Source:
https://scmp.com/business/economy/article/1167456/lets-make-deal
Business

Let's make a deal

Investment banking is emerging from an economic nuclear winter, with high hopes of a revival in M&A activity and equity issuance

JP Morgan leads on fees earned, according to Bloomberg. Photo: Reuters

Investment banking, after five long, hard years of negative or anaemic growth, job cuts, pay cuts and public lashings, is on the verge of a comeback. Really, it is - if the data can be believed.

All the economic statistics show that the markets are ripe for a rebound in mergers and acquisitions and equity issuance this year, dealmakers say.

Yet Bank of America's top investment banker is guarded in his forecast, and he isn't alone.

"I hesitate to be the one that says 2013 will be the year, because invariably it may not," says Christian Meissner, the bank's head of global corporate and investment banking.

"But I think that we're pretty close to it changing."

The past five years have not been kind to investment bankers. M&A deal volume fell off a cliff after peaking at US$4.1 trillion in 2007, according to data compiled by Bloomberg.

Last year, it dropped 8.7 per cent to US$2.2 trillion after an early resurgence fizzled along with projected growth rates in emerging economies.

As 2012 proceeded, there was reason for hope. The Greek and Italian bond markets did not melt down like they did in 2010 and 2011. The US did not almost default on its debt. Yet corporate chieftains continued to hoard their cash.

"Boards weren't ready to do a lot of bold strategic deals last year," says Michael Cavanagh, co-chief executive of JP Morgan Chase's corporate and investment bank.

JP Morgan was No1 in the Bloomberg 20, Bloomberg Markets' ninth annual ranking of the best-paid investment banks measured by the fees they earn. The largest US lender took in US$3.97 billion in fees last year, a 24.8 per cent increase over 2011.

JP Morgan has topped the ranking in four of the past five years, and last year it was the top investment bank in debt and equity fees as well as overall. Goldman Sachs ranked No2, after scoring the No1 spot for 2011. Goldman led for M&A fees, as it has every year since the Bloomberg 20 began.

While fees for M&A and equity issuance fell for 2012, total fees rose 3.7 per cent, to US$50.9 billion, driven higher by a surge in the refinancing of corporate debt.

A single soured 2012 deal put a chill in the market. Morgan Stanley managed the initial public offering of Facebook in May - and faced withering criticism when the Nasdaq listing was marred by technical difficulties and the stock, by September, had fallen more than 50 per cent below its US$38 opening price.

Facebook shares have since rebounded to US$27.25 as of Thursday. Even as the Dow Jones Industrial Average topped 14,000 for the first time since 2007 on February 1, corporate executives remained skittish. Chief executives are choosing to conserve their cash as a result, bankers say.

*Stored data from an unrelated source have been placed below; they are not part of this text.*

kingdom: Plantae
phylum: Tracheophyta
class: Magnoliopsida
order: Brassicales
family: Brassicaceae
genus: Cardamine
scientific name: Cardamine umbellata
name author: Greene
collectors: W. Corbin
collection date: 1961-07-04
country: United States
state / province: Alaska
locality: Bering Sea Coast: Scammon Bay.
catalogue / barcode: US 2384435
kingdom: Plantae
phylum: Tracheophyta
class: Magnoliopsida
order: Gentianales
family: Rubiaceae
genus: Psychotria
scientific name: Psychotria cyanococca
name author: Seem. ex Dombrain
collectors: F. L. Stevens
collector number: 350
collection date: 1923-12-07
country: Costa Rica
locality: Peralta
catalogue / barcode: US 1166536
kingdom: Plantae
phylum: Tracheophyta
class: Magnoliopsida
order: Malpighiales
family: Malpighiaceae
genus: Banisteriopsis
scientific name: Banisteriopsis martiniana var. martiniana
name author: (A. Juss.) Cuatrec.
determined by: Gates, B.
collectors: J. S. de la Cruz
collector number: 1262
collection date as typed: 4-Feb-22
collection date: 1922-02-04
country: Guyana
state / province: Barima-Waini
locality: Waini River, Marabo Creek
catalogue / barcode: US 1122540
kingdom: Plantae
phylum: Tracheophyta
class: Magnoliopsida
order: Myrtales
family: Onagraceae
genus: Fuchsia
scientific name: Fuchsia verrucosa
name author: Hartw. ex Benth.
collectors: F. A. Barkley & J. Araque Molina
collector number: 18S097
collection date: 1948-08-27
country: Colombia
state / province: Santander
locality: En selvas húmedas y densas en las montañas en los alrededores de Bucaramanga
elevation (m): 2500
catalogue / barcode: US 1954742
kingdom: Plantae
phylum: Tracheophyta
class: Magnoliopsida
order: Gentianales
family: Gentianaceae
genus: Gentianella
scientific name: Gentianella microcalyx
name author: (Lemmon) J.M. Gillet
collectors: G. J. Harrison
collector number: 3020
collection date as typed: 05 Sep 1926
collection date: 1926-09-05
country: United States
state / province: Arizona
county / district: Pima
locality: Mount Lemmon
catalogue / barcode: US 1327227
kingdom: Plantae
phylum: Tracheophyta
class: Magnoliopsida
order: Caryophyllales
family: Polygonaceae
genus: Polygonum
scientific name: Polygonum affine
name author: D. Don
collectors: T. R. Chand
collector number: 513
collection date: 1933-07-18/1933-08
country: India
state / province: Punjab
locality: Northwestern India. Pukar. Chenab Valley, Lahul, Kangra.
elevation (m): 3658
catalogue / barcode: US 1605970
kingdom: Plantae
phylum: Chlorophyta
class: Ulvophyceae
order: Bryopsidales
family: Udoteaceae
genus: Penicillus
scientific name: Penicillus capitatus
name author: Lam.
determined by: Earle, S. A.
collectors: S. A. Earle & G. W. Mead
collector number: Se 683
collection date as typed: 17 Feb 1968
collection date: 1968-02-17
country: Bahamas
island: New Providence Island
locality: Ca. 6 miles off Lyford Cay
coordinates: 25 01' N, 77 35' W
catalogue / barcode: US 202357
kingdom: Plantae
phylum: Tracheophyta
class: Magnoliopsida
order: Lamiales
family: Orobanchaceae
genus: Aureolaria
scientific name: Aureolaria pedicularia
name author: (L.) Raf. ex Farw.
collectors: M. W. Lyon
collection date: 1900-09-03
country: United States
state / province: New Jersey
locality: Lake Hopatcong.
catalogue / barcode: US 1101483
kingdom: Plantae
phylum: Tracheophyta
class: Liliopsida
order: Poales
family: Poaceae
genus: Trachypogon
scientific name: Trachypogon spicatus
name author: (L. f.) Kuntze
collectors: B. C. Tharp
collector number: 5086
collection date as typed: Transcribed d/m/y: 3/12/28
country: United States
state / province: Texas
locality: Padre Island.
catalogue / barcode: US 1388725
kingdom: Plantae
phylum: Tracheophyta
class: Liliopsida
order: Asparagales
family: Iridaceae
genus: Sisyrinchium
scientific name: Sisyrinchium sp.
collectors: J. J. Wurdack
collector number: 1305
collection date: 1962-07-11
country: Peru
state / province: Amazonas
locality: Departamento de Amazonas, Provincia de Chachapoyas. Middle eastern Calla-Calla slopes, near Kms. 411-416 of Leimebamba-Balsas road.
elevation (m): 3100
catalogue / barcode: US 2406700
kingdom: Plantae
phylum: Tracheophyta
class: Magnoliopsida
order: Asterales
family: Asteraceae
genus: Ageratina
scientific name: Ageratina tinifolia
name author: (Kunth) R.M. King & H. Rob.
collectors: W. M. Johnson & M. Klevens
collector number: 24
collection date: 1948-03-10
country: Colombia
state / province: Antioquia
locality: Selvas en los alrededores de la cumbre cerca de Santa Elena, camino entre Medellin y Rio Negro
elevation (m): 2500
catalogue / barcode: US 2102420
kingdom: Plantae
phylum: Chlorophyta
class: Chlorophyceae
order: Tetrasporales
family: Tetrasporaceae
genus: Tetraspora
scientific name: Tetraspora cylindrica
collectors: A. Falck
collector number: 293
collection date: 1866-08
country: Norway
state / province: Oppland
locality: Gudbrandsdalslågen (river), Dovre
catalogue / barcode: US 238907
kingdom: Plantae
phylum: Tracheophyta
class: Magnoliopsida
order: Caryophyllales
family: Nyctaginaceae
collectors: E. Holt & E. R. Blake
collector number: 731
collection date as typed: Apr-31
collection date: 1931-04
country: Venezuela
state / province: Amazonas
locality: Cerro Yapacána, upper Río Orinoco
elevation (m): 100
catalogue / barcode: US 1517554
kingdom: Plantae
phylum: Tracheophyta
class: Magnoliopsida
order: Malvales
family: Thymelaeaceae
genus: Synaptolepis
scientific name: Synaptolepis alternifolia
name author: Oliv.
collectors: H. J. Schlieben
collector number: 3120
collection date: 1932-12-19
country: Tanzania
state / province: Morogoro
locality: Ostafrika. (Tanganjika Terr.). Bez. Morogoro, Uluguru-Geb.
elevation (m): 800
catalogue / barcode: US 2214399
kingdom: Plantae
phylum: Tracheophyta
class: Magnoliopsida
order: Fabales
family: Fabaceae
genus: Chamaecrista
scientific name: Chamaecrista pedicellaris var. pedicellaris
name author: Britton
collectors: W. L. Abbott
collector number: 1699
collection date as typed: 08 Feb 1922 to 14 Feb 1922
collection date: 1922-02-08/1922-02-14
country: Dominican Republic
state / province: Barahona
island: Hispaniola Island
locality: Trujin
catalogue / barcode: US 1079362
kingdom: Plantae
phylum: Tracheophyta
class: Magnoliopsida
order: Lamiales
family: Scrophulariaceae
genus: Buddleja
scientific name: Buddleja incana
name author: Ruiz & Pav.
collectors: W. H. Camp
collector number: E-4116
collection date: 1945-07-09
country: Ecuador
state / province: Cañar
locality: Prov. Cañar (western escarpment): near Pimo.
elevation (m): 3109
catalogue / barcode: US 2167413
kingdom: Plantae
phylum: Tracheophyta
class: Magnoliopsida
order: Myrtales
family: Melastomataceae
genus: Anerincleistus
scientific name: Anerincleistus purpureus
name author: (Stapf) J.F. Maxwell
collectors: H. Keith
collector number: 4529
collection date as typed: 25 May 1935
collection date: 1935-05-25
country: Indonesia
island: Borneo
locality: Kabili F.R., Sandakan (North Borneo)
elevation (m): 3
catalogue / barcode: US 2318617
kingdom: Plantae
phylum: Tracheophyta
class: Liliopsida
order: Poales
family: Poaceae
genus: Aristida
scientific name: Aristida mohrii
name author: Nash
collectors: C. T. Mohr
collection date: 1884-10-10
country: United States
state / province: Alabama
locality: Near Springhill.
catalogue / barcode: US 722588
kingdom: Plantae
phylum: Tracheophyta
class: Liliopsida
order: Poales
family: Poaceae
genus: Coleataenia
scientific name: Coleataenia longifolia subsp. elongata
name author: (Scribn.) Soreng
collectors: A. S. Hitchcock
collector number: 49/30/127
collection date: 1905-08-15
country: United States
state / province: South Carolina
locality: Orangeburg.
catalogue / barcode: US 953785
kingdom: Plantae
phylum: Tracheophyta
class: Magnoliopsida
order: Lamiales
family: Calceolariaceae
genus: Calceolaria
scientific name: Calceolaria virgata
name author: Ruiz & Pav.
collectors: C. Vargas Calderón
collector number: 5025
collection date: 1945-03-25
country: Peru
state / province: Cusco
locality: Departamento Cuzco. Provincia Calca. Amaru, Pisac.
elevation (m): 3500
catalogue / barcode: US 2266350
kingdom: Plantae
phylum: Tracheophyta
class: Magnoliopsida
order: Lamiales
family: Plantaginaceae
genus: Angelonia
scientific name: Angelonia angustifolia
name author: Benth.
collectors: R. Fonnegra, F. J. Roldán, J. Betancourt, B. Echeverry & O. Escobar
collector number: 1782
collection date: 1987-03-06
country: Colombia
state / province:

"Much of M&A and capital markets activity is based on psychology," says Mark Eichorn, who was appointed global co-head of investment banking at Morgan Stanley in November.

Corporations around the globe were sitting on a record US$1.5 trillion in cash as of September 30, according to data compiled by JP Morgan Chase, even though bankers say their balance sheets have never been stronger.

The Federal Reserve has held benchmark interest rates near zero for more than four years and injected trillions of dollars into the US economy. Markets are liquid and stable, and investors are desperate for higher-yielding assets.

"If you look at the statistics, in terms of the drivers of M&A activities, you'd think that this would be the busiest M&A market, but it isn't," Meissner says. "Many CEOs are comfortable waiting until some of the systemic risk recedes."

Bank of America Merrill Lynch fell one spot to No5 in the Bloomberg 20 list with US$3.16 billion in fees last year.

Warren Buffett and Michael Dell aren't waiting.

Dell and private-equity firm Silver Lake Management agreed early last month to take Dell private for US$24.4 billion in the biggest leveraged buyout since 2007. Then a week later, Buffett announced he would partner with Brazilian billionaire Jorge Paulo Lemann to buy HJ Heinz in a US$23 billion deal.

Other big February transactions included the US$11 billion merger of bankrupt AMR Corp, parent of carrier American Airlines, with US Airways, and Liberty Global's plan to buy British cable operator Virgin Media for US$23.3 billion. That would be the biggest media company deal since a US$17.4 billion merger created Thomson Reuters in 2007.

That brought total announced deals as of February 15 to US$288.2 billion, compared with US$246.6 billion for the same period in 2012.

"Make no mistake, we are seeing movement," Cavanagh says. "As we speak to company directors, it is clear that much of last year's uncertainty is gone for the moment."